═══ Input data ═══

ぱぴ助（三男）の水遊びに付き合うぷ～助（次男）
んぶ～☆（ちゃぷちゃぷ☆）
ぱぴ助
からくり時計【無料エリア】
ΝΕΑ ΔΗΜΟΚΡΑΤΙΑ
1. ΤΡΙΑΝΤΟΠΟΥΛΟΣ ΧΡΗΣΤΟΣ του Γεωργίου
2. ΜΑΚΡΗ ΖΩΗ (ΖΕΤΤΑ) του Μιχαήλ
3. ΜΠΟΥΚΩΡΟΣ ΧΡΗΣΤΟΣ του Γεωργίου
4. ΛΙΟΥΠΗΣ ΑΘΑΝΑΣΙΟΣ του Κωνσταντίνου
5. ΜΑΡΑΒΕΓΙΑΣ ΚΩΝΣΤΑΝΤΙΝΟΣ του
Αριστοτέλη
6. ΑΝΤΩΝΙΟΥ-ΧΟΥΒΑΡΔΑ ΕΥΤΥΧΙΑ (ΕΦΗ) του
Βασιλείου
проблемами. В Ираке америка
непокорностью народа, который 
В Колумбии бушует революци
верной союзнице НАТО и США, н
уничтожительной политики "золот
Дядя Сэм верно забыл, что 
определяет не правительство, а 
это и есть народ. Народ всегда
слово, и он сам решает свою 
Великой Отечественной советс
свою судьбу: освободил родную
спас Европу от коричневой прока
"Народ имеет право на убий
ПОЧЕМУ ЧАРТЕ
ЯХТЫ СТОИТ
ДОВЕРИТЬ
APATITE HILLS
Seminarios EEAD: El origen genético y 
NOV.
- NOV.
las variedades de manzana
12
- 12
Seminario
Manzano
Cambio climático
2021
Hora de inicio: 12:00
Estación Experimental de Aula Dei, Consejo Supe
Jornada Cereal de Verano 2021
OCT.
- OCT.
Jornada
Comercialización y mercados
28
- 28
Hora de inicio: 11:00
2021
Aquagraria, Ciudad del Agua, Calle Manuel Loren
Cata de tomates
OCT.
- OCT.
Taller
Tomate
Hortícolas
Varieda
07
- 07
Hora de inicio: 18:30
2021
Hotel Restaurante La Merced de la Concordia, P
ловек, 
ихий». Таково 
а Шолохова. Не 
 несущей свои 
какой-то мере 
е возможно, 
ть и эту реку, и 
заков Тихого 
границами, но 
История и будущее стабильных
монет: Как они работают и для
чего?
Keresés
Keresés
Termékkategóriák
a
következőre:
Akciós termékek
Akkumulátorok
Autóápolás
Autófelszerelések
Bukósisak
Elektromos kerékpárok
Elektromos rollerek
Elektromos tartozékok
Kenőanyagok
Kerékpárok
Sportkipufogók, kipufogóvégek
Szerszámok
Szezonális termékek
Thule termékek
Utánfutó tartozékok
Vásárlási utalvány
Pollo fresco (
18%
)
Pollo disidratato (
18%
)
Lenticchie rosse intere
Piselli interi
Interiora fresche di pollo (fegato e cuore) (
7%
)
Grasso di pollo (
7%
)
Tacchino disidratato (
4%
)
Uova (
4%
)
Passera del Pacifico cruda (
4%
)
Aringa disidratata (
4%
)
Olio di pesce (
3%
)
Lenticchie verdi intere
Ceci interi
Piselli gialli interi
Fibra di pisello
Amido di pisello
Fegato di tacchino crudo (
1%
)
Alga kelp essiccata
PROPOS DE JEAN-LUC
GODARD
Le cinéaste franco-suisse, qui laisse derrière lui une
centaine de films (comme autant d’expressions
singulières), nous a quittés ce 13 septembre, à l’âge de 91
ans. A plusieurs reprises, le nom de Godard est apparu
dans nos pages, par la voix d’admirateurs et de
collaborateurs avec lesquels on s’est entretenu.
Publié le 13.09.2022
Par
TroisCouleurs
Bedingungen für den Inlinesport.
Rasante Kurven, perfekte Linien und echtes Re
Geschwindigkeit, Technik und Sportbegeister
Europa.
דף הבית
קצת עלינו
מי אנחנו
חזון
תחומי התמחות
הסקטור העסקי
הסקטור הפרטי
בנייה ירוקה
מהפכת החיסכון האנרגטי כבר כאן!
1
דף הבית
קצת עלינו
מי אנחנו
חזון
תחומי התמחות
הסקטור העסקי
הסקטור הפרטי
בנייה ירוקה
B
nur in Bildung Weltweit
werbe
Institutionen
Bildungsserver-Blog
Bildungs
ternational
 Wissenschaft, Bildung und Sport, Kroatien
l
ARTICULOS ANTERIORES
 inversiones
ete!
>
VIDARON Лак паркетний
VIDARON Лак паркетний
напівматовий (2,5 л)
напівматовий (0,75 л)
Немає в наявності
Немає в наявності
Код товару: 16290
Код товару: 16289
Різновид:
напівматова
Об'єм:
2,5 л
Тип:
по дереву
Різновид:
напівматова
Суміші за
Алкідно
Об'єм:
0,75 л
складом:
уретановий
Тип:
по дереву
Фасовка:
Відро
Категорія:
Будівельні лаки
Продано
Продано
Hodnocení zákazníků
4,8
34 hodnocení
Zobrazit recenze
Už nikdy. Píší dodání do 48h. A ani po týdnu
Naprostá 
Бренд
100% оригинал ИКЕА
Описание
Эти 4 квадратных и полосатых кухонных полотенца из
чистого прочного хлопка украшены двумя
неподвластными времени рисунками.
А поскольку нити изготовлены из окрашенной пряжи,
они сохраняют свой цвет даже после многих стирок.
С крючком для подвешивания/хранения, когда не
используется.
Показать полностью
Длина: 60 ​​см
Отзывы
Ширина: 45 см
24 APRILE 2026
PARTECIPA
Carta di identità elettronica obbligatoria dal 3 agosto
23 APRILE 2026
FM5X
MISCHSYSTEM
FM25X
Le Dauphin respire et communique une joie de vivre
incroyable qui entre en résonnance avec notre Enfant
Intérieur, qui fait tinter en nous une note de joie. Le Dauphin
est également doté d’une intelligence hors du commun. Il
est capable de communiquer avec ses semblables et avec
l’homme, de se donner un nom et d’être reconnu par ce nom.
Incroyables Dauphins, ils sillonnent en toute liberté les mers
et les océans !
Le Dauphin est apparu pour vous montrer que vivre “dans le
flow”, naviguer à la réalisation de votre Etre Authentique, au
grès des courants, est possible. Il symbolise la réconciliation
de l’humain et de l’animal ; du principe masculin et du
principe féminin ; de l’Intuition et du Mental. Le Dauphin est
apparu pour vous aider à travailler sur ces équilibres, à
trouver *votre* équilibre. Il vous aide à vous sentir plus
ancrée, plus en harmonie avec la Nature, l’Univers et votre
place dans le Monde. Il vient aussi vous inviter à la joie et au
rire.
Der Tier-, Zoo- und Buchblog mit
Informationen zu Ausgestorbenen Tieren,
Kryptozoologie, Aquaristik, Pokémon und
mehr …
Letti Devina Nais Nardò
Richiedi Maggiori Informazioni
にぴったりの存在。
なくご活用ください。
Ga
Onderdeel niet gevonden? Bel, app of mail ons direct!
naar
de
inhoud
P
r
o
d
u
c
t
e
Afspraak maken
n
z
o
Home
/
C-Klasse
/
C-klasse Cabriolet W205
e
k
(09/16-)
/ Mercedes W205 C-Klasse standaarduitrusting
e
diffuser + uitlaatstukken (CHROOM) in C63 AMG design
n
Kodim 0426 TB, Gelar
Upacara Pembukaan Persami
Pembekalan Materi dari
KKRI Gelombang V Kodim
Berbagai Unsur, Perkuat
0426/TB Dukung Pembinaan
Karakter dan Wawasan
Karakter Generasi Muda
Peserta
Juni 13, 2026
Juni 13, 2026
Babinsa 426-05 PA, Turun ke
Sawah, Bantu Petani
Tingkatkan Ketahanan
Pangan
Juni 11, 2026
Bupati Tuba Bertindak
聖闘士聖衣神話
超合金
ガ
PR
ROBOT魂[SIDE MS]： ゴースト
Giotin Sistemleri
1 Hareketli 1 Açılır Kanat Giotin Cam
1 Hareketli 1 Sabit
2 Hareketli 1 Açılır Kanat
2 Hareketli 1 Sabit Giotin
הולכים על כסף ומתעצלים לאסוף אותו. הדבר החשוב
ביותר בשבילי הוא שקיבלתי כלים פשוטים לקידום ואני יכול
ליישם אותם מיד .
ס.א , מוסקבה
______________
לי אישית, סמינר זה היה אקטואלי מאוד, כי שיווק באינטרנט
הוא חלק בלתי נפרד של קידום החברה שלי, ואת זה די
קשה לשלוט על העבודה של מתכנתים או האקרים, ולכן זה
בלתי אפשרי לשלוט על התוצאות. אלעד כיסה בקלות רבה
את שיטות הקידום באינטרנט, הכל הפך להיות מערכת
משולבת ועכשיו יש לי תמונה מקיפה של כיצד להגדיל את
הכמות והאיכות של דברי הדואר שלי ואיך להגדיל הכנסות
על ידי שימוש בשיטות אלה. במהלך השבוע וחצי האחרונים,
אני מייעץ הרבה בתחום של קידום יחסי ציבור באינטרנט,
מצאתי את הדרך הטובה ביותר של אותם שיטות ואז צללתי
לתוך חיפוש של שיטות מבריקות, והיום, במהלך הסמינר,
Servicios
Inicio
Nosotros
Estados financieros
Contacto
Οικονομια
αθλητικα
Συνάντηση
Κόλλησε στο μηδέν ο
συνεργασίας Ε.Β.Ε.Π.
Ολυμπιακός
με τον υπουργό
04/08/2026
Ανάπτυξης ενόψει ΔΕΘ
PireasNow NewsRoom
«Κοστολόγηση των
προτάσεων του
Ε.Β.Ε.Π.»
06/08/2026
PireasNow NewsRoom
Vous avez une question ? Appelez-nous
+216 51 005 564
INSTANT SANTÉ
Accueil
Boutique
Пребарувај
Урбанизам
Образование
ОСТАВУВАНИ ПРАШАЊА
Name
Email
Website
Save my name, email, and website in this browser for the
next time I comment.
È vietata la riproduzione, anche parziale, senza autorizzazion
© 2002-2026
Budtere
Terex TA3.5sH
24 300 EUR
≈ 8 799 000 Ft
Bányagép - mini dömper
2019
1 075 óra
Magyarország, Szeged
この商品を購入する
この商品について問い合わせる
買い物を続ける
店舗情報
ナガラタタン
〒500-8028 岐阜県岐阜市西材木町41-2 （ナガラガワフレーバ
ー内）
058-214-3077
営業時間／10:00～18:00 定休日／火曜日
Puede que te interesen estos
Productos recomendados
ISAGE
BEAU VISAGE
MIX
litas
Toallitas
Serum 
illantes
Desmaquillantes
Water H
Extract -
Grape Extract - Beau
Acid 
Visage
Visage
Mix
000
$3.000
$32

═══

◆ **Instruction**
Using the entries above, find all lines with "principe". Copy them.

◆ **Expected output**
de l’humain et de l’animal ; du principe masculin et du
principe féminin ; de l’Intuition et du Mental. Le Dauphin est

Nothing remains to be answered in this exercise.